Care items for home care kit

April 10, 2020

Be prepared. It’s how we must roll these days. And given that many who get COVID-19 will recover at home, it pays to have an emergency at-home care kit ready in advance.

Here’s what you should have to nurse the infected and protect the rest of your family or housemates:

  1. A thermometer. If you have children, you might want a child-friendly version that perhaps scans their foreheads.
  2. Over-the-counter meds such as fever-reducers, cough suppressants and saline nose spray. If you have children, make sure you have appropriate medicine for them, as it may differ from what adults need.
  3. Healthy, ready-made food. When you get produce, chop up and prepare servings in containers, as you might already do for work and school lunches.
  4. Have broth, water, warm tea and non-alcoholic beverages available to keep your family member well-hydrated, even when they don’t feel up to eating. Be aware that both sugar and artificial sweeteners can worsen gastrointestinal distress.
  5. Electrolytes like Pedialyte®, which you can buy at many pharmacies and also in the baby section of your grocery store.
  6. Have an emergency contacts list of family, friends, neighbors, carpool drivers, health care providers, teachers, employers, the local public health department and other community resources. Include resources for food and supplies. If you live alone, you might arrange to check in with a friend or relative regularly.
  7. Write down important passwords that might come in handy.
  8. Designate in advance dishes, towels, bedding and ideally a separate bedroom and bathroom for anyone who’s ill. Ideally, healthy family members—and pets—should stay outside that space.
  9. Sufficient soap, hand sanitizer and bleach to keep surfaces clean. Have enough laundry detergent to wash clothes and linens on the “hot” setting daily. Have disinfecting wipes, paper towels and soap bedside.
  10. Have single-use latex or nitrile rubber gloves on hand. Change after each interaction with your ill family member. Take care to touch only the inner surface while removing them. Wash your hands beforehand and afterwards.
  11. First aid essentials. Be prepared to treat minor injuries to avoid trips to the pharmacy with items like bandages, topical anti-itch, and NEOSPORIN®.
  12. Unless they’re struggling to breathe, have a covering for your ill person’s nose and mouth when they’re around you or others. If the sick person cannot use a mask, wear one while in the same room with them.

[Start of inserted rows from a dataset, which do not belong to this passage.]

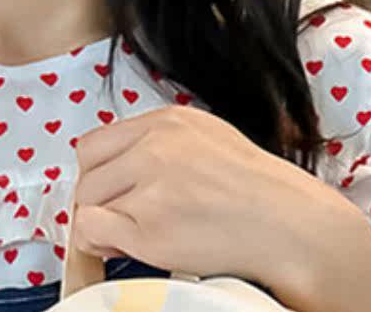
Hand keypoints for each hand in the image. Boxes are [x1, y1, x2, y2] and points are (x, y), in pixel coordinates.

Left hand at [72, 105, 370, 311]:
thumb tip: (122, 168)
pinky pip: (93, 230)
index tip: (111, 191)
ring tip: (131, 237)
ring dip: (101, 222)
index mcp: (166, 121)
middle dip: (96, 197)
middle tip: (117, 220)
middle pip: (86, 170)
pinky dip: (100, 244)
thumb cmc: (255, 189)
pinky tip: (127, 249)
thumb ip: (160, 145)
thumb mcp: (205, 139)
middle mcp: (153, 146)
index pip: (96, 141)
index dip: (99, 172)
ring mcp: (149, 185)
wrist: (284, 223)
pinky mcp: (149, 227)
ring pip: (87, 201)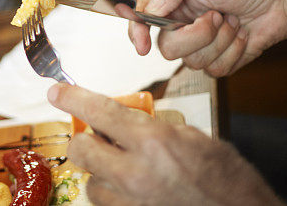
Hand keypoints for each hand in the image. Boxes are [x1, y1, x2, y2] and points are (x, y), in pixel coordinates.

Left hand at [48, 84, 281, 205]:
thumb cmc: (229, 181)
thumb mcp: (194, 139)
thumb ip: (153, 128)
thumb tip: (125, 122)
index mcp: (154, 142)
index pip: (100, 112)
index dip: (73, 98)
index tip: (56, 91)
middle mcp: (136, 173)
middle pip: (81, 149)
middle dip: (86, 140)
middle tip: (100, 138)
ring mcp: (132, 203)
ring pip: (91, 183)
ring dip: (101, 173)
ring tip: (127, 171)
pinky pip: (107, 205)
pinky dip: (114, 196)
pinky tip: (135, 191)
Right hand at [126, 0, 286, 76]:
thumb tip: (151, 9)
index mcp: (172, 3)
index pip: (142, 21)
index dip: (137, 33)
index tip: (142, 44)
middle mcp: (182, 25)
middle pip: (168, 49)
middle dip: (196, 36)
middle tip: (215, 16)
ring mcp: (201, 45)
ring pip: (194, 62)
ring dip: (220, 41)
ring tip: (232, 21)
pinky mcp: (220, 60)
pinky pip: (216, 70)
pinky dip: (233, 52)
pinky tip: (242, 34)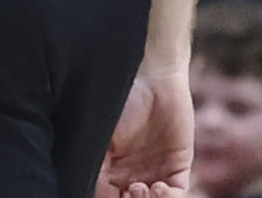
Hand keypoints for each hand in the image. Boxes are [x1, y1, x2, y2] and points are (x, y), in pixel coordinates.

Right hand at [98, 66, 193, 197]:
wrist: (152, 76)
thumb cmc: (119, 98)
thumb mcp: (100, 133)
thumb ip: (94, 162)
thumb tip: (83, 181)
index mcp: (109, 169)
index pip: (108, 197)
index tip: (112, 194)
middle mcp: (132, 175)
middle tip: (130, 191)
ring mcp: (156, 172)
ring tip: (141, 188)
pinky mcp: (178, 166)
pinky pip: (177, 194)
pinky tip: (159, 187)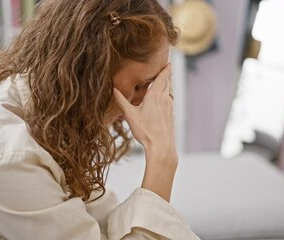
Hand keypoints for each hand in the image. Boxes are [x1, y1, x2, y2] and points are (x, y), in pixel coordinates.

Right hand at [113, 64, 176, 201]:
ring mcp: (170, 108)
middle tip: (165, 67)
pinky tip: (159, 102)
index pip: (163, 76)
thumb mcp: (130, 115)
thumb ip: (121, 101)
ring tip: (160, 83)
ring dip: (165, 86)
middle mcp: (165, 99)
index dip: (165, 68)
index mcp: (156, 95)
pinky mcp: (171, 116)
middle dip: (165, 75)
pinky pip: (168, 101)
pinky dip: (164, 97)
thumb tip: (111, 89)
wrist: (162, 147)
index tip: (168, 61)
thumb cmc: (146, 131)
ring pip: (168, 92)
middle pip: (167, 82)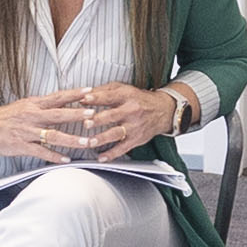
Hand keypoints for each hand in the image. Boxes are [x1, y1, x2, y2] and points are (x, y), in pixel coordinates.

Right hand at [0, 89, 107, 163]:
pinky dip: (54, 156)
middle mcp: (32, 116)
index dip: (74, 94)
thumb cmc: (5, 117)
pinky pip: (41, 152)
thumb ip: (43, 105)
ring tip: (86, 142)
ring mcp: (27, 132)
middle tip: (93, 114)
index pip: (58, 97)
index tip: (90, 91)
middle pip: (58, 114)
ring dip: (71, 139)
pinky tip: (66, 159)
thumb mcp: (24, 106)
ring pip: (52, 135)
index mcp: (34, 104)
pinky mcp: (22, 146)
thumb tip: (63, 101)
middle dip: (77, 114)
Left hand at [67, 82, 185, 159]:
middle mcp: (131, 111)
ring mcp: (134, 126)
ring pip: (117, 133)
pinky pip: (123, 148)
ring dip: (102, 138)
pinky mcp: (136, 139)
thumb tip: (84, 95)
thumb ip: (104, 91)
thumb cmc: (139, 99)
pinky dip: (112, 154)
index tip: (83, 100)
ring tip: (90, 142)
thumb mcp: (123, 89)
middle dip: (98, 120)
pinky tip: (101, 157)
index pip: (110, 96)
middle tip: (85, 123)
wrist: (162, 111)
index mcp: (126, 96)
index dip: (96, 98)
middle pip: (113, 115)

    You can find instructions to make your own mask here. Use tightly woven fabric, such as a kitchen towel or sweatshirt material. You also might find hardware-store versions at your local paint store. They are better than bandannas and scarves because they don’t let germs escape as easily. Be mindful that masks are more effective when paired with handwashing.
  13. Be sure to have plenty of paper towels, tissues and toilet paper.